I don't wanna be such a downer right now, but here goes:
Even though we are little more than two months removed from Election Day, I feel like the GOP will somehow pull it off yet again. I'm worried about our Senate chances in PA, MD, NJ, MN, MO and WA as polls in all of these states show tightening races (I'm especially worried about the first three, because Casey is fumbling, Menendez is having problems, and Mfume may end up being the nominee and force us to divert money away from other races to help him).
At the same time, I have this over-riding sense of negativity, pulsating through me with fear that the GOP will win again because they are just better than us when it comes to campaigning. If elections were held on random dates, we would win every time. But the way in which the election cycle is set up, it allows for months of dirty tricks and lies. It's an indescribable feeling of dread. One that is abstract.

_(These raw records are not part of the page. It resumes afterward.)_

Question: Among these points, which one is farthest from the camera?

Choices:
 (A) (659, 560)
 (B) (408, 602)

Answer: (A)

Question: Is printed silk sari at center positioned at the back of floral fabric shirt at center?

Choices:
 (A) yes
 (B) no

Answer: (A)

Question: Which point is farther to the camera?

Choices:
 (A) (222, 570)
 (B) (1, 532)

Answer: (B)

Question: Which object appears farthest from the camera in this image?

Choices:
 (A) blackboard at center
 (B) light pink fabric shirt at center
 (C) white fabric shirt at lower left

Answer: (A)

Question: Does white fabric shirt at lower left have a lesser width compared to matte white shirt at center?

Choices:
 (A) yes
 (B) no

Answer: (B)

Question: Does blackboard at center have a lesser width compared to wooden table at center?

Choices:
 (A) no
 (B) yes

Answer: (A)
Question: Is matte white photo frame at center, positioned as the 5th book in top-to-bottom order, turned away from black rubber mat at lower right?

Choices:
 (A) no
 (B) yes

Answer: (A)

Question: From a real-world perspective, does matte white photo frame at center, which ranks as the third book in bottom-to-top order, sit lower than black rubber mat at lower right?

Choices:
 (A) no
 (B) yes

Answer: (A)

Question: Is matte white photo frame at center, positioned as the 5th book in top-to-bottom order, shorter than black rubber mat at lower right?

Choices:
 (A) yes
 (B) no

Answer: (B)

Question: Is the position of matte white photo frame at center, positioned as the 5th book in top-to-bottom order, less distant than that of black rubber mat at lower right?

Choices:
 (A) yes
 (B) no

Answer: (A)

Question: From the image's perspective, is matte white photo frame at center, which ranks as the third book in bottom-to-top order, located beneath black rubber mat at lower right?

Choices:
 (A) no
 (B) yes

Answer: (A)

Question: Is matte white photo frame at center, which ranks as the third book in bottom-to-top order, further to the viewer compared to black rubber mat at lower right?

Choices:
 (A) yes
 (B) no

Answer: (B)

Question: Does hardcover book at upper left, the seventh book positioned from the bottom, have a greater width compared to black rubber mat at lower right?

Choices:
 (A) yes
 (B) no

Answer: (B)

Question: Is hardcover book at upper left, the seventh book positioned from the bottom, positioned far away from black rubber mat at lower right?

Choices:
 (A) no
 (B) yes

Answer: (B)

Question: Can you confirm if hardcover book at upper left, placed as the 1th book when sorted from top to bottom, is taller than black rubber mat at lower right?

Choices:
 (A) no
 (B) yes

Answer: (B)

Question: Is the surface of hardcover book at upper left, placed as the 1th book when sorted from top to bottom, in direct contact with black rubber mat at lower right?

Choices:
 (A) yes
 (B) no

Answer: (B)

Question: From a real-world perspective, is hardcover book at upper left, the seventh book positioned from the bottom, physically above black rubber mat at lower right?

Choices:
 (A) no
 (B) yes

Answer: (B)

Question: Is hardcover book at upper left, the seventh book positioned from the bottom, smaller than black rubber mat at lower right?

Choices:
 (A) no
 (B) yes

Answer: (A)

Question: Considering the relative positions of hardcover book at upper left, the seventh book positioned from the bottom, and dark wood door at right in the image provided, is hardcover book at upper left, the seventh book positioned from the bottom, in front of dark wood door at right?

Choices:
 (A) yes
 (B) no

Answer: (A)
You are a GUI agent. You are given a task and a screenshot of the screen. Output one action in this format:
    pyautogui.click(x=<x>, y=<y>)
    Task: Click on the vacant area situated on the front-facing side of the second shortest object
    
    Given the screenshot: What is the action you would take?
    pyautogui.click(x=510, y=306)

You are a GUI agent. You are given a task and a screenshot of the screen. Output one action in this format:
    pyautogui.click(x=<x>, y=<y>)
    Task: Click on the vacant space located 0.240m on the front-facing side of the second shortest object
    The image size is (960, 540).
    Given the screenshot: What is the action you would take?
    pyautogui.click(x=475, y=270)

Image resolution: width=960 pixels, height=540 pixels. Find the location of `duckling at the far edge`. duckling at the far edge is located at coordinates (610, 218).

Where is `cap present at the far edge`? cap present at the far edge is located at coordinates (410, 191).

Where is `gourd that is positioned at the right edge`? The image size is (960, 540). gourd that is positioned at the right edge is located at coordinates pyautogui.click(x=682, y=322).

In my mind right now, something keeps telling me "we're gonna lose, we're gonna lose!" I had this same dread at this point in 2002 and 2004, and up until this weekend when I saw Casey debate Santorum, and I read some polls for the other Senate races, I was pretty optimistic.
I know that this thread may be considered heresey, and perhaps inflammatory, but I'm genuinely worried, and like a scared kid rushing into his parents bedroom in the middle of the night because he had a nightmare, I want someone to assure me "it'll be okay" and that we won't have to deal with yet two more years of unchecked and unfettered conservative destruction in this country.